A porridge bursting with flavours! The combination of dried scallop, dried oyster, dried shrimp and dried shredded cuttlefish has really infused a lot of seafood sweetness into the porridge. Besides, the mushroom chunks were really nice to the bite. Need not to say, Chris licked the bowl clean and asked for more! So, I made it? Really? Woo hoo, mission accomplished with 5 stars rating!

Here’s my winning porridge recipe ☆

- Rice
- Dried mushroom
- Dried scallop
- Dried oyster
- Dried shrimp
- Dried shredded cuttlefish
- Water

- Oyster sauce
- Salt
- Ikan bilis cube (optional)

1. Wash and soak all dried seafood ingredients for at least 30 minutes. Do the same for dried mushroom but add a tablespoon of sugar into the soaking water. The mushroom will reconstitute quicker and nicer with the added sugar.

2. Drain all ingredients but save the soaking water for later use. Cut mushroom into dice. If you are using bigger dried oyster / dried shrimp, you may also want to cut them into smaller pieces after soaking.

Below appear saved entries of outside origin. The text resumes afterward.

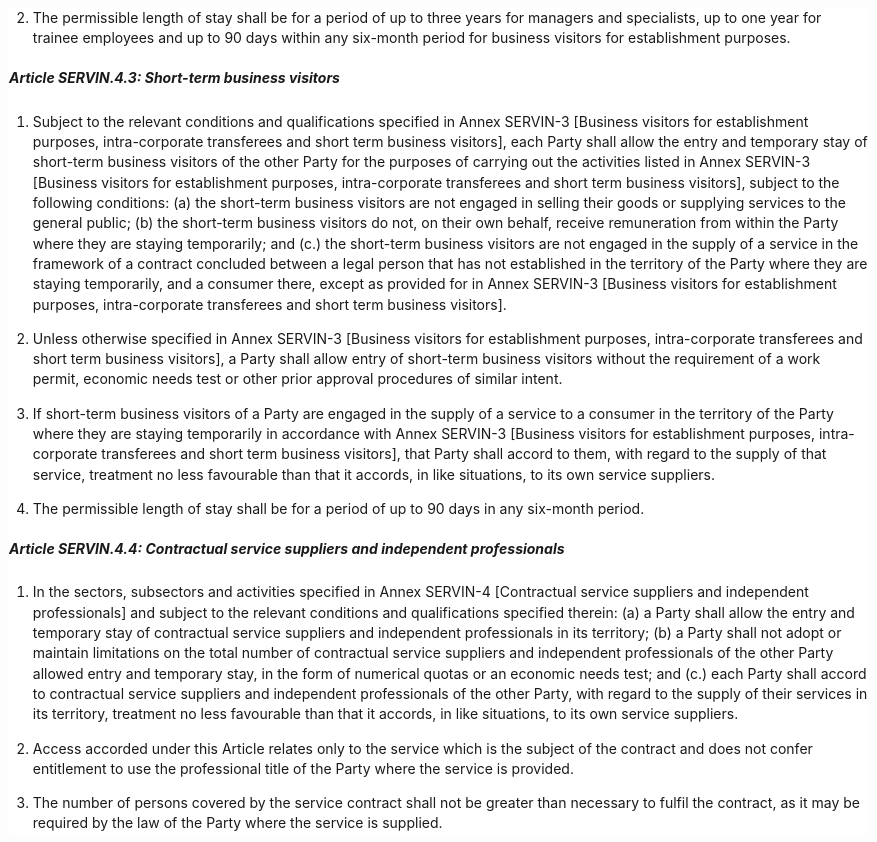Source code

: 
2. The permissible length of stay shall be for a period of up to three years for managers and specialists, up to one year for trainee employees and up to 90 days within any six-month period for business visitors for establishment purposes.

##### Article SERVIN.4.3: Short-term business visitors
1. Subject to the relevant conditions and qualifications specified in Annex SERVIN-3 [Business visitors for establishment purposes, intra-corporate transferees and short term business visitors], each Party shall allow the entry and temporary stay of short-term business visitors of the other Party for the purposes of carrying out the activities listed in Annex SERVIN-3 [Business visitors for establishment purposes, intra-corporate transferees and short term business visitors], subject to the following conditions:
    (a) the short-term business visitors are not engaged in selling their goods or supplying services to the general public;
    (b) the short-term business visitors do not, on their own behalf, receive remuneration from within the Party where they are staying temporarily; and
    (c.) the short-term business visitors are not engaged in the supply of a service in the framework of a contract concluded between a legal person that has not established in the territory of the Party where they are staying temporarily, and a consumer there, except as provided for in Annex SERVIN-3 [Business visitors for establishment purposes, intra-corporate transferees and short term business visitors].

2. Unless otherwise specified in Annex SERVIN-3 [Business visitors for establishment purposes, intra-corporate transferees and short term business visitors], a Party shall allow entry of short-term business visitors without the requirement of a work permit, economic needs test or other prior approval procedures of similar intent.

3. If short-term business visitors of a Party are engaged in the supply of a service to a consumer in the territory of the Party where they are staying temporarily in accordance with Annex SERVIN-3 [Business visitors for establishment purposes, intra-corporate transferees and short term business visitors], that Party shall accord to them, with regard to the supply of that service, treatment no less favourable than that it accords, in like situations, to its own service suppliers.

4. The permissible length of stay shall be for a period of up to 90 days in any six-month period.

##### Article SERVIN.4.4: Contractual service suppliers and independent professionals
1. In the sectors, subsectors and activities specified in Annex SERVIN-4 [Contractual service suppliers and independent professionals] and subject to the relevant conditions and qualifications specified therein:
    (a) a Party shall allow the entry and temporary stay of contractual service suppliers and independent professionals in its territory;
    (b) a Party shall not adopt or maintain limitations on the total number of contractual service suppliers and independent professionals of the other Party allowed entry and temporary stay, in the form of numerical quotas or an economic needs test; and
    (c.) each Party shall accord to contractual service suppliers and independent professionals of the other Party, with regard to the supply of their services in its territory, treatment no less favourable than that it accords, in like situations, to its own service suppliers.

2. Access accorded under this Article relates only to the service which is the subject of the contract and does not confer entitlement to use the professional title of the Party where the service is provided.

3. The number of persons covered by the service contract shall not be greater than necessary to fulfil the contract, as it may be required by the law of the Party where the service is supplied.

3. Heat up some oil in the wok, add in all seafood ingredients and mushroom, and stir-fry until fragrant. Add a dash of oyster sauce. If you prefer, you may also add a dash of Shaoxing wine just right before you turn off the heat. Scoop out and set aside.

4. Wash and drain rice. In a big pot – put in rice, stir-fried ingredients and soaking water. Add in sufficient amount of normal water for cooking porridge. Bring it to boil.

5. When it starts to boil, turn to low heat. Let it simmer until it becomes grainy and the liquid thickens. Stir occasionally and add water if needed.

6. Add salt to taste. For an extra boost of flavour, add in ½ cube of ikan bilis stock.

Remarks: To prevent the boiling bubble from spattering out, don’t fully cover the pot. Leave a small space between the pot and the lid. Remember to keep an eye and stir occasionally, especially when the porridge starts to thicken to prevent the porridge from getting burned.

This porridge has been our favourite weekend meal for weeks. Chris is so addicted to it, hehe. This big success has lifted up my cooking passion. So, you’ll probably see me chopping and stir-frying in the kitchen more often now. Perhaps I can tone up a muscle or two while doing so?